Some standard solutions to this problem are Nonlinear PCA, for example by using kernel methods.

None of these approaches take into account the orientation of our data. It does not matter in which order the data points \(x_i\) are collected and assembled into the data matrix \(D_X\): Assume we permute the data points, resulting in a permuted data matrix \(P D_X\), where \(P\) is a permutation matrix.

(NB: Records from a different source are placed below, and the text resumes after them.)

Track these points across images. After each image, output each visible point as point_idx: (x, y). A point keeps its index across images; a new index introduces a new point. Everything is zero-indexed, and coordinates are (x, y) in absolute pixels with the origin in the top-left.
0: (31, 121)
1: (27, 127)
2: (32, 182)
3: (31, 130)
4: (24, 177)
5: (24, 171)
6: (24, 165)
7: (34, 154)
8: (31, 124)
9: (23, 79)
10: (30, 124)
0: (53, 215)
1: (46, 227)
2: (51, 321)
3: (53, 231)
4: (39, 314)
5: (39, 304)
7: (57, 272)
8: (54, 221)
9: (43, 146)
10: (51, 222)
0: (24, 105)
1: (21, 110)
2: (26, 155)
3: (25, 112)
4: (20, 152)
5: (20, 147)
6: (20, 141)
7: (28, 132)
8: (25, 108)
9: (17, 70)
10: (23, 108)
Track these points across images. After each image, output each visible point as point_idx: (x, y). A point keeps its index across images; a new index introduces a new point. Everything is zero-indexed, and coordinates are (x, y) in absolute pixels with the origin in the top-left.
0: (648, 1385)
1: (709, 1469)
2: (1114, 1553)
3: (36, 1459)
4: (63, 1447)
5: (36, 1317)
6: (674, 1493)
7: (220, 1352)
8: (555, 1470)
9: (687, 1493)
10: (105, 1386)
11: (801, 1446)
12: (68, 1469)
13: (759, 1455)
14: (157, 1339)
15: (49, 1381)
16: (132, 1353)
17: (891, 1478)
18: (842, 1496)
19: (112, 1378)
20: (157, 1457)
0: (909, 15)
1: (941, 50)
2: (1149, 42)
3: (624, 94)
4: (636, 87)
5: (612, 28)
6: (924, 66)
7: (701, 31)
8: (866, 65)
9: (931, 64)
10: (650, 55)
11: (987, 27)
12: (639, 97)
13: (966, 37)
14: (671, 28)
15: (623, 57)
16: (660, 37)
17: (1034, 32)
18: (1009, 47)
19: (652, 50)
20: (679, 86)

Then we have \[ \Sigma_{P X} = \frac{1}{N} (P D_X)^T (P D_X) = \frac{1}{N} D_X^T P^T P D_X = \frac{1}{N} D_X^T D_X = \Sigma_X. \]

The geometry of imaginary eigenvalues

We get an obvious injection:

\[ \begin{aligned} \iota &: \mathbb{R}^3 \hookrightarrow \mathbb{H}, \\ \iota(x,y,z) &= xi + yj + zk. \end{aligned} \]

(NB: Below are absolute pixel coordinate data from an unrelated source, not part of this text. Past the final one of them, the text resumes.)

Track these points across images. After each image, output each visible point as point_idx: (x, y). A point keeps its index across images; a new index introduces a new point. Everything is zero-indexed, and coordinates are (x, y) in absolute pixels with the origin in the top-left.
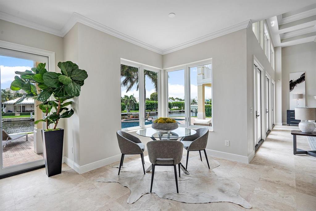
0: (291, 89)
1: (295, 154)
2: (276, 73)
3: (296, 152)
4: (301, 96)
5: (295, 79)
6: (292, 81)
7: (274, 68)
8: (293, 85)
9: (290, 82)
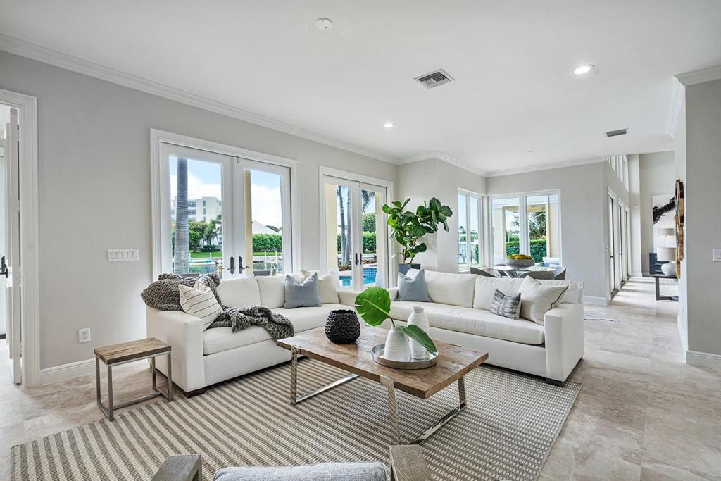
0: (655, 220)
1: (657, 300)
2: (630, 194)
3: (659, 298)
4: (670, 232)
5: (661, 205)
6: (656, 207)
7: (628, 189)
8: (657, 213)
9: (654, 209)
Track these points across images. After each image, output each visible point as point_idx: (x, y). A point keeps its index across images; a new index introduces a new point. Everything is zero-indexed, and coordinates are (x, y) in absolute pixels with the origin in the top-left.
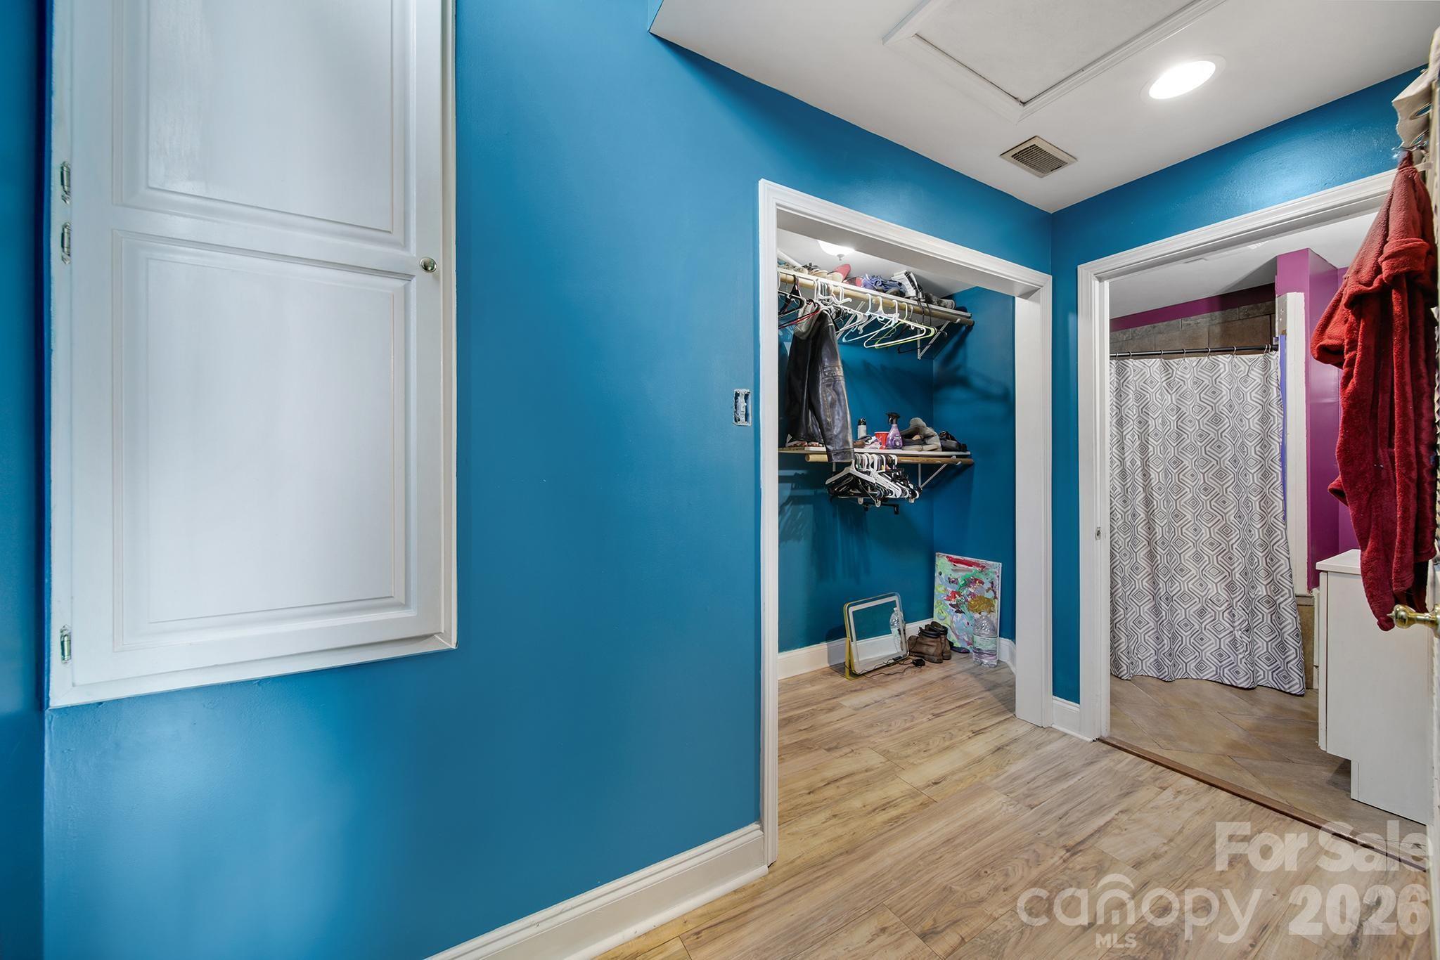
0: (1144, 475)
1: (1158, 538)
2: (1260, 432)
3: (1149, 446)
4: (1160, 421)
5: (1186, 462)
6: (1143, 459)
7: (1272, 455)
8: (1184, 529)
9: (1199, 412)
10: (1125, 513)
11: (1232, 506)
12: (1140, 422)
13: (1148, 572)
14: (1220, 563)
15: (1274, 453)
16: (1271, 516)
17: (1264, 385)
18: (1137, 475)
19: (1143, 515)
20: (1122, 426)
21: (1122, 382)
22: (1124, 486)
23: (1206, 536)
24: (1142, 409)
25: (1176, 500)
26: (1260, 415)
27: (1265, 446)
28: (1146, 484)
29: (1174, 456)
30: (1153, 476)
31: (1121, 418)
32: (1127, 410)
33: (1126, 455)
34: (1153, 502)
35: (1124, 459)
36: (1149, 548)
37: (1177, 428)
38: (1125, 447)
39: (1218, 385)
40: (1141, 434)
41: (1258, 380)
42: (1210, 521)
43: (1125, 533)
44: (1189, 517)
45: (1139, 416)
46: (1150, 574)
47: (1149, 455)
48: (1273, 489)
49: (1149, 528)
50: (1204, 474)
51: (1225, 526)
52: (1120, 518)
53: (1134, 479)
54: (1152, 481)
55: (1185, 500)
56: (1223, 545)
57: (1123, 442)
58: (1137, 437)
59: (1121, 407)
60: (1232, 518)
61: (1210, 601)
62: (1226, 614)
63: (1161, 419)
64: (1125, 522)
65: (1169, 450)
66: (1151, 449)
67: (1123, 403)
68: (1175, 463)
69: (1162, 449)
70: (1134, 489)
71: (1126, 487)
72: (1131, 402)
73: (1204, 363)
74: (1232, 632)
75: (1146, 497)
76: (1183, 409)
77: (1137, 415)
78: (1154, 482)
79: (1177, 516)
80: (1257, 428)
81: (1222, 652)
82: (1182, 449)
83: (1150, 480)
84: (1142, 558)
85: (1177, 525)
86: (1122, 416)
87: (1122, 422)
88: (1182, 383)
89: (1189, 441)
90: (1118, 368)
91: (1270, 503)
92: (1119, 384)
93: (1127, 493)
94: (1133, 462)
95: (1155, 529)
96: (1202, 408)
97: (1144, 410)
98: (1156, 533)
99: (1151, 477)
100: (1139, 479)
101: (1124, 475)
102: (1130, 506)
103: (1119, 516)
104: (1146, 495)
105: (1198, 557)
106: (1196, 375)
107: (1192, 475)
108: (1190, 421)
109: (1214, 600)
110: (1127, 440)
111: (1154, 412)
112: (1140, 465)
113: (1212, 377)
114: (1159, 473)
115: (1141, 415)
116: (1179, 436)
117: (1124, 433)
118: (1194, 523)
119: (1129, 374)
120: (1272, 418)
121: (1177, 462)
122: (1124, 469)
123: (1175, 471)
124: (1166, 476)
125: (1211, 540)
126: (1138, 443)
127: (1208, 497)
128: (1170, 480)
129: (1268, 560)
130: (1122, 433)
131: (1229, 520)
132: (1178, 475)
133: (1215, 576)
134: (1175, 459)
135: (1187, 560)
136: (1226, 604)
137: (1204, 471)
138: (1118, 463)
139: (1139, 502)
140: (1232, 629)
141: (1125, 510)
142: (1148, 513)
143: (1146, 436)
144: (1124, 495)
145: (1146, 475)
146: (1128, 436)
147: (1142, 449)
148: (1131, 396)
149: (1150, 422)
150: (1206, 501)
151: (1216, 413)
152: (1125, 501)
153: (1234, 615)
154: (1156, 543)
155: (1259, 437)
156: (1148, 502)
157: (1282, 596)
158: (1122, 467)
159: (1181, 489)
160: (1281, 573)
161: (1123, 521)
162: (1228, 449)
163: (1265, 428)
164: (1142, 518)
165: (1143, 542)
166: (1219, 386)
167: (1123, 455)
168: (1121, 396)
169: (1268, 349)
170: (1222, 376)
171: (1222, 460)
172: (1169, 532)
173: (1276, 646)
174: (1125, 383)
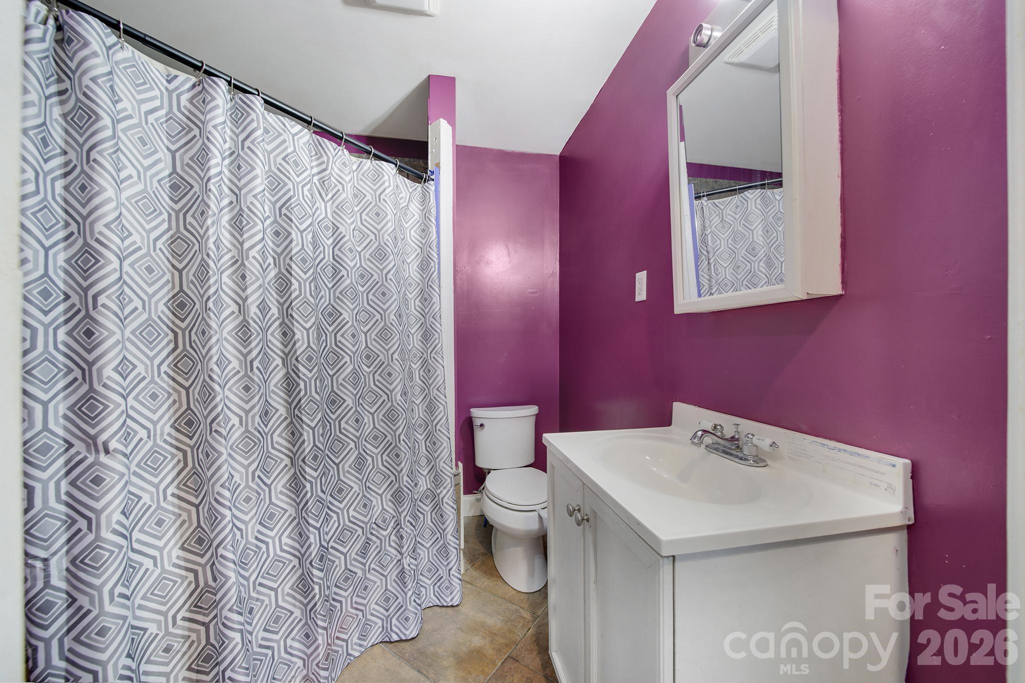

and so we can take the sampled data points \(x_i, \dots, x_N \in \mathbb{R}^3\) from the previous examples and embed them into \(\mathbb{H}^N\). We can now compute the auto-covariance matrix of the result as in the previous chapter and we can compute the eigenvalues of the resulting non-symmetric auto-covariance matrix.

Code

import quaternion

def iota(x, y, z):
    return x * quaternion.x + y * quaternion.y + z * quaternion.z

X1_quat = np.array([iota(*p) for p in X1])
cov_quat = X1_quat[:, np.newaxis] * X1_quat[np.newaxis, :]

Warning

TODO: here I am stuck on how I should best compute the eigenvalues of this matrix of quaternions using NumPy and on what the consequences of the resulting eigenvalues are for the geometry of the data.